MIPS R4000 (continued)
• MIPS' semiconductor company partners participate in the
design and development of MIPS processors and software
and then produce, market, and support the processors.
MIPS itself does not fabricate or sell products. MIPS'
semiconductor partners are: Integrated Device Technology,
LSI Logic Corporation, NEC Corporation, NKK
Corporation, Philips Semiconductors, Siemens AG, and
Toshiba Corporation.
MIPS R4000 (continued)
MIPS' products
• R4000 - 100 MHz; 1.35M transistors, primary i/d cache 8KB/8KB,
SPECint92 58.3/ SPECfp92 61.4.
• R4300i - 133 MHZ, 1.35M transistors; primary i/d cache, 16KB/8KB,
SPECint92 80, SPECfp92 60.
• R4400 - 250 MHz, 2.3M transistors, primary i/d cache 16KB/16KB,
SPECint92 175.8, SPECfp92 164.4.
• R4600 - 133 MHz, 1.9M transistors, primary i/d cache 16KB/16KB,
SPECint92 85, SPECfp92 75.
• R8000/R8010 - 90 MHz, 2.6M, .83M transistors, primary i/d cache,
16KB/16KB, SPECint92 132, SPECfp92 396.
• R10000 - 200 MHz, 6.7M transistors, primary i/d cache 32KB/32KB,
SPECint92 >300, SPECfp92 >600.
• MIPS' processor chips were used in the DEC 3100 series of
workstations.
Intel Research - Microprocessor
• We research advanced microarchitecture and system
architecture concepts and techniques for future
generation IA-32 and IA-64 designs. We are located
at Intel's centers for microprocessor development
including Santa Clara (California), Hillsboro (Oregon),
Haifa (Israel) and Barcelona (Spain). We work side
by side with engineers developing current and next
generation microprocessors.
Intel Research – Microprocessor(continued)
Research areas
• Multithread Microarchitecture
Research into various flavors of multithreading from CMP (chip
multiprocessor), SMT (simultaneous multithreading) to DMT
(dynamic multithread).
• Memory Hierarchy
Research into multilevel caches, prefetching, multiprocessor cache
behavior, and external memory bandwidth and latency bottlenecks.

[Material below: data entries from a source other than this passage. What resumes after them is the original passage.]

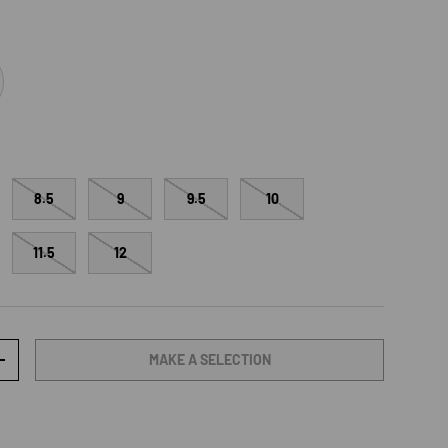
range
8.5
9
9.5
10
11.5
12
MAKE A SELECTION
TY
INCREASE QUANTITY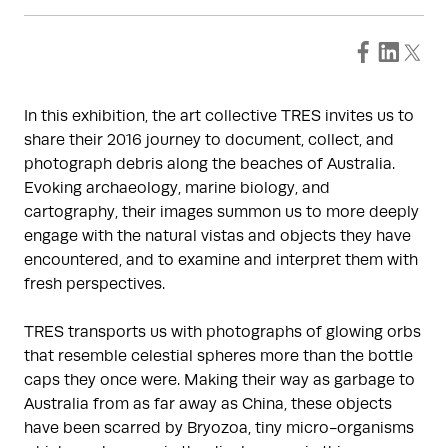
In this exhibition, the art collective TRES invites us to
share their 2016 journey to document, collect, and
photograph debris along the beaches of Australia.
Evoking archaeology, marine biology, and
cartography, their images summon us to more deeply
engage with the natural vistas and objects they have
encountered, and to examine and interpret them with
fresh perspectives.
TRES transports us with photographs of glowing orbs
that resemble celestial spheres more than the bottle
caps they once were. Making their way as garbage to
Australia from as far away as China, these objects
have been scarred by Bryozoa, tiny micro-organisms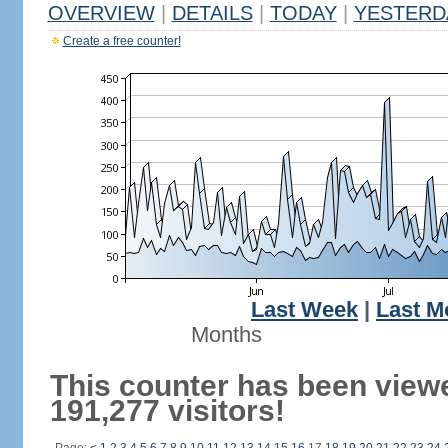
OVERVIEW
|
DETAILS
|
TODAY
|
YESTERD
Create a free counter!
Last Week
|
Last M
Months
This counter has been view
191,277 visitors!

• Improving Instruction Level Parallelism
Research areas include improving ILP through novel instruction
supply and prediction techniques, techniques for bypassing
memory latency and improving memory hierarchy organization.
• Low Power Architecture and Microarchitectures
In the low-power area, we investigate techniques for cutting local
and global power and novel architecture design for low power.
• Simulators
We are also investigating IA-32 and IA-64 based simulation
frameworks to evaluate design and performance characteristics.